The new iPad tablet device from Apple Inc. (AAPL), introduced by the company's CEO Steve Jobs on Jan. 27, has Wall Street speculating what the new offering means for the company's bottom line and how competitors will respond.
Investors are right to pay attention: Nothing moves a stock like the excitement surrounding a new product. (Apple's shares, which advanced 134% since Mar. 9, 2009, closed 1.4% higher on Jan. 27—the day the iPad was unveiled—but fell 4.1% on Jan. 28.)
But this can be a dangerous game for investors. The stock market's enthusiasm rarely lasts long. Stocks fueled by wildly popular products can rocket higher, then collapse suddenly when anything goes wrong.
Apple has held on to stock gains since its iPod was first introduced in 2001, but other companies haven't sustained Wall Street's enthusiasm. Popular products like Motorola's (MOT) RAZR phone and Nintendo's (7974:JP) Wii video game console pushed stocks higher initially, but both companies now trade below their prices when the products were unveiled.
Sometimes the market moves are especially wild. Crocs (CROX) saw its stock rise 423% in the 20 months after its 2006 initial public offering, but then the footwear company lost 90% of its value in the next nine months as the popularity of its Crocs shoes waned.
Investors have to ask: Will a new product be a Cabbage Patch Kid—the must-have doll that briefly made Coleco a Wall Street darling back in the 1980s, before a foray into computers helped send the stock into oblivion—or a long-term franchise like 3M Corp.'s (MMM) Post-it Notes?
The first task, investing experts say, is predicting which new products will be successful.
"Get out and talk to people who are using the product and see what they like about it," advises Richard Parower, manager of Seligman Investments' Global Technology Fund (SHGTX). For products aimed at businesses, you'll need more technical expertise, he says: The opinion of the man on the street won't matter for enterprise software, for example.
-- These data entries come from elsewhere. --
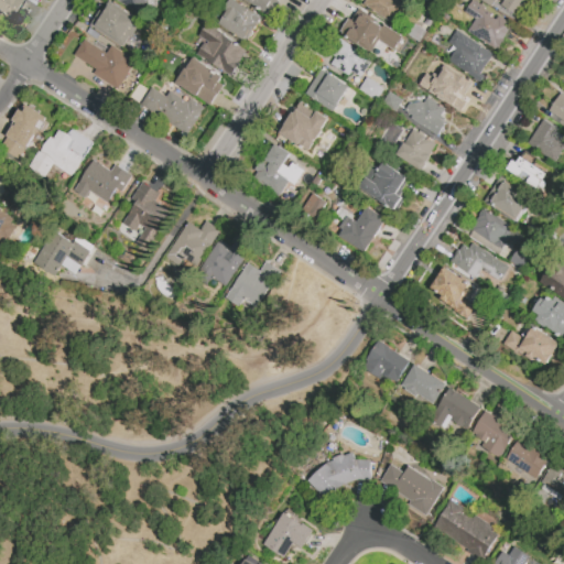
[(21,0),(10,18),(0,10),(0,0),(21,0)]
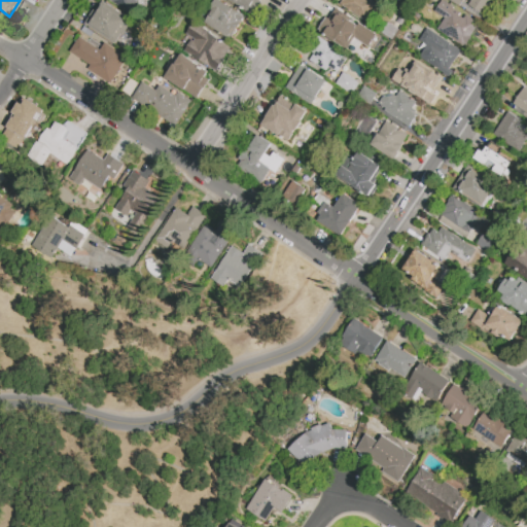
[(103,0),(134,21),(130,26),(134,28),(120,47),(84,24),(94,10),(96,11),(103,0)]
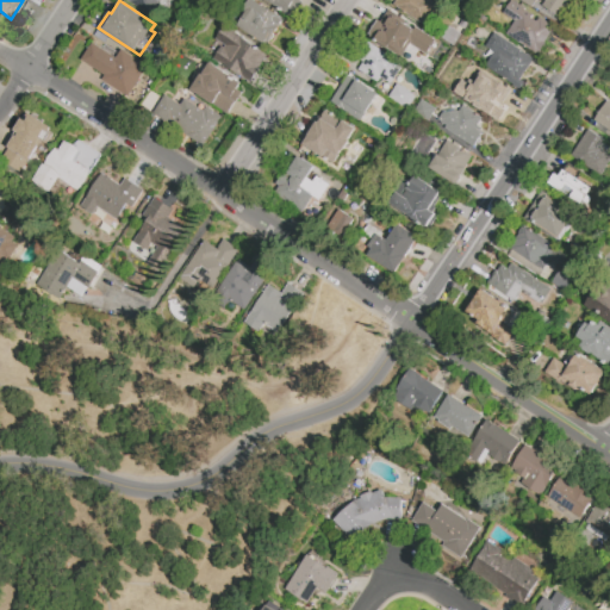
[(163,0),(153,17),(126,0),(163,0)]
Wall Street has a long history of regrets about companies and products that looked promising but flopped, warns Brett D'Arcy, chief investment officer at CBIZ Wealth Management (CBZ). In advance, "it's very difficult to tell," he says.
Investors need to put themselves in the shoes of the customers of the future. If everyone already agrees a product is groundbreaking and innovative, it's too late for investors, says Paul Sutherland, president and chief investment officer of Financial & Investment Management Group. "You don't want to own what looks good now," he says. You want to own what will be hot "five years from now."
Even the most innovative product doesn't guarantee profits for investors, especially because creative, visionary executives are rarely equipped to handle the problems that rapid growth can cause. Coming up with a hit product is one thing. Profitably manufacturing, marketing, and distributing it is another.